その結果、酸化ストレスに対する防御機構が発達しました。
卵子や精子は酸化ストレスに特に弱いので、ヒトを含めた生物の生殖組織にはとりわけ強力な抗酸化システムが備わっています。
前述しましたが、たばこは酸化ストレスの大きな発生源です。
喫煙者は非喫煙者に比べて卵子や精子のダメージが大きくなることを覚えておきましょう。
適度な運動が作り出す抗酸化酵素
これまでお話ししてきたように、酸化ストレスはヒトに大きな害を及ぼします。
ですから、ヒトは酸化ストレス防御機構がよく発達しています。
ここからは、その防御機構について説明しましょう。
防御機構は3段階に分けられます。
第1段階は過度な活性酸素やフリーラジカルの発生を抑える「抗酸化酵素」による分解・除去です。
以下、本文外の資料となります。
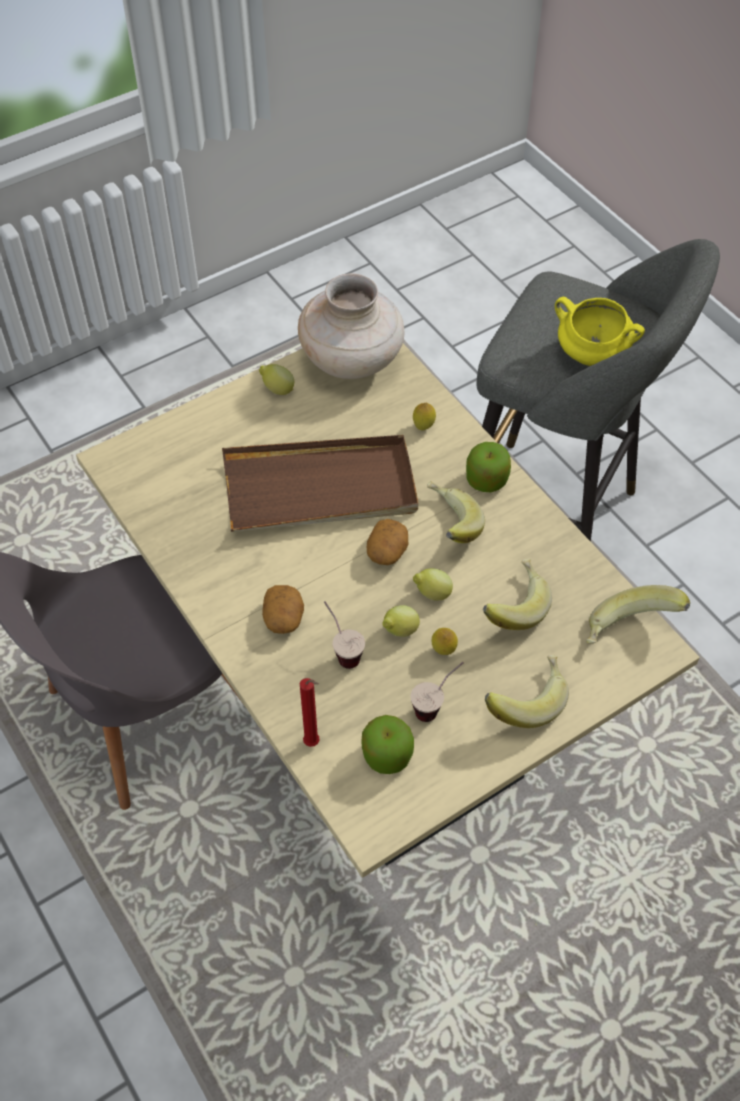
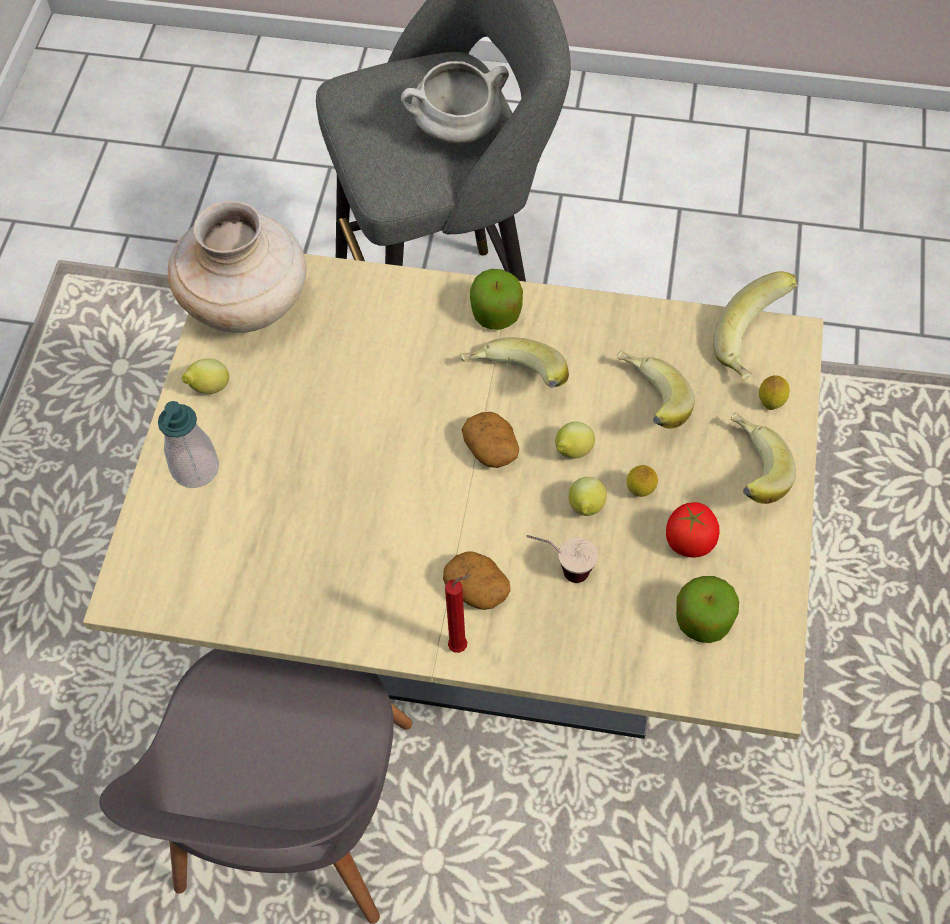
camera: 45 degrees left, 5 degrees up
brown tray [222,435,418,532] -> none
red candle [300,678,319,747] -> red candle moved to [445,575,471,653]
cup [411,662,464,722] -> tomato [666,502,720,557]
lemon [413,403,436,430] -> lemon moved to [759,375,790,410]
yellow cooking pot [555,297,645,366] -> white cooking pot [401,61,509,144]
none -> soap dispenser [158,401,219,488]

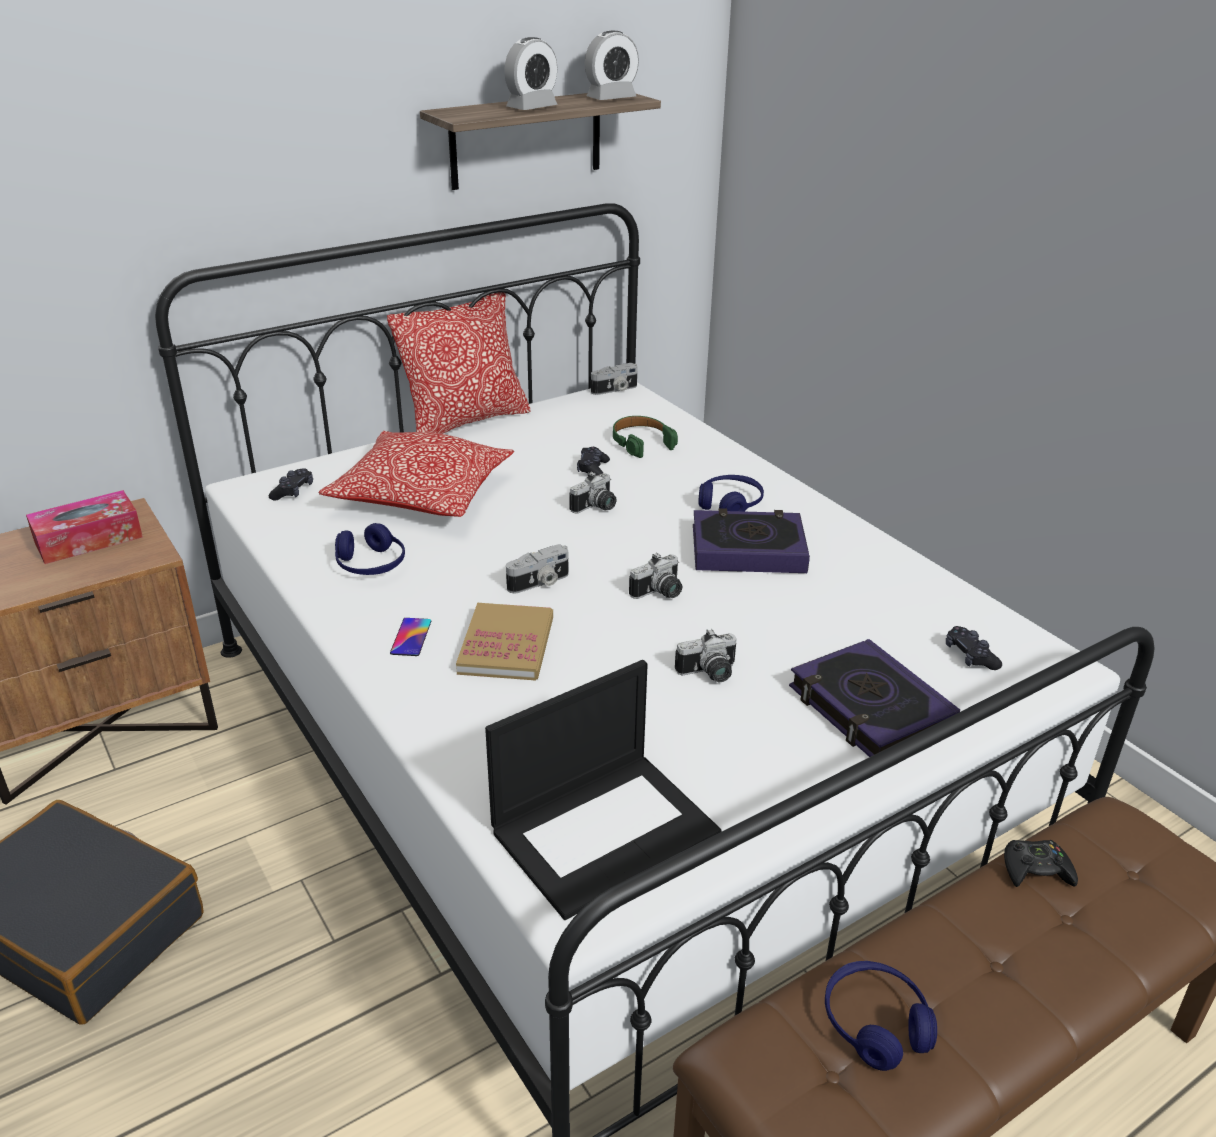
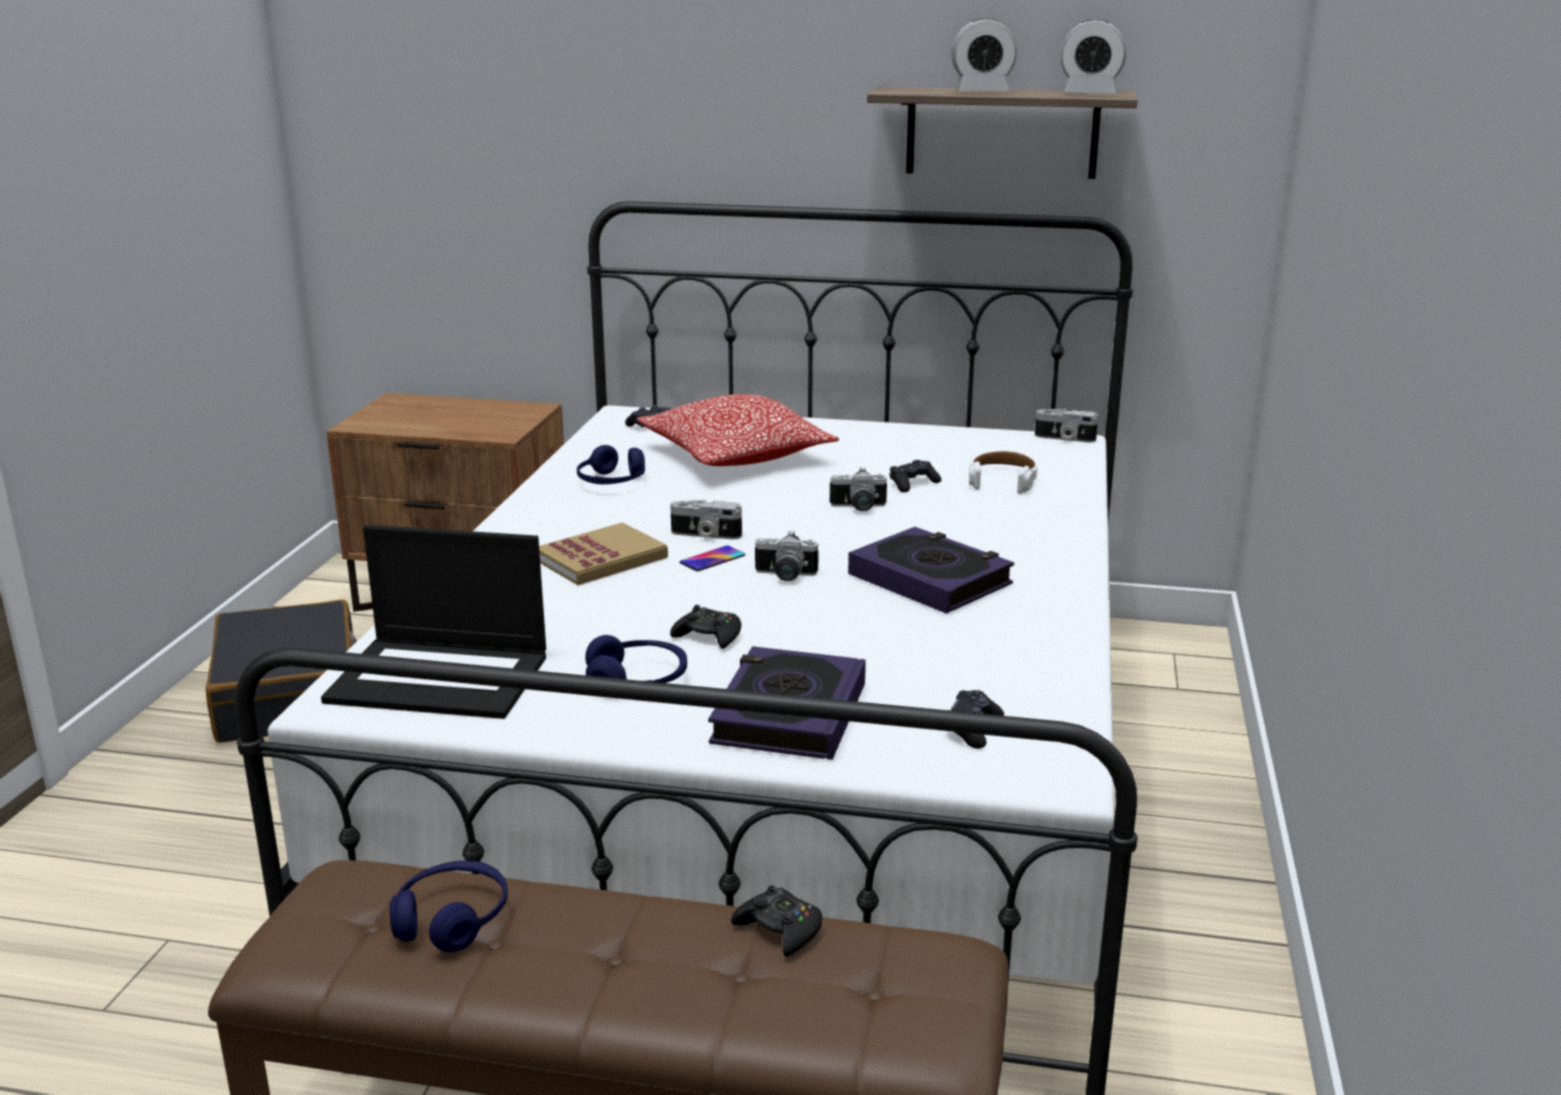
camera: 45 degrees right, 10 degrees down
tissue box [26,490,143,564] -> none
pillow [387,292,530,434] -> none
phone [390,618,431,656] -> phone moved to [680,546,745,571]
green headphones [613,416,678,458] -> white headphones [969,451,1038,494]
camera [675,629,737,682] -> black game controller [670,605,741,649]
blue headphones [698,475,764,512] -> blue headphones moved to [585,635,687,683]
抗酸化酵素にはスーパーオキシドディスムターゼ(SOD)、カタラーゼ、ペルオキシダーゼがあり、適度な運動で活性化させることができます。
これはからだに備わっている、酸化ストレスに対する予防システムです。
実は、運動をすると少量のフリーラジカルが発生するのですが、その刺激によって抗酸化酵素の活性が上がるのです。
適度な運動によって自分自身の予防システムの防御力を高めることができます。
適度な運動というのは、15分~1時間の散歩、1~5kmのジョギング、15~30分程度の水泳です。
運動時間(量)にだいぶ幅があるように思うかもしれませんが、「適度」は人によって異なります。
この範囲で、自分に合った量の運動を実践してください。運動初心者は15分余分に歩くことから始めましょう。
抗酸化物質を食べ物から取る
第2段階は活性酸素やフリーラジカルが発生し、細胞などが攻撃を受けた際の抗酸化物質による消去です。
抗酸化物質は食べ物から取ることができます。
ナッツや植物油に多く含まれるビタミンEは代表的な抗酸化物質です。
また、色とりどりの野菜などにはさまざまな抗酸化物質が含まれています。
例えば、トマトのリコピン、緑茶のカテキン、緑黄色野菜のβカロテン、小豆やブドウのアントシアニン、サケのアスタキサンチンなどです。
しかし、一つの成分を大量に取るのは禁物です。
一般的に、抗酸化物質は酸化されやすい性質があります。
活性酸素やフリーラジカルによって、抗酸化物質が酸化された物質が大量に発生すると、今度はその物質が体に害を与えてしまいます。
何事も極端なことをしないのが鉄則です。
ダメージ修復機能
第3段階は、組織や細胞(DNAを含む)が活性酸素やフリーラジカルによってダメージを受けた際の修復機能です。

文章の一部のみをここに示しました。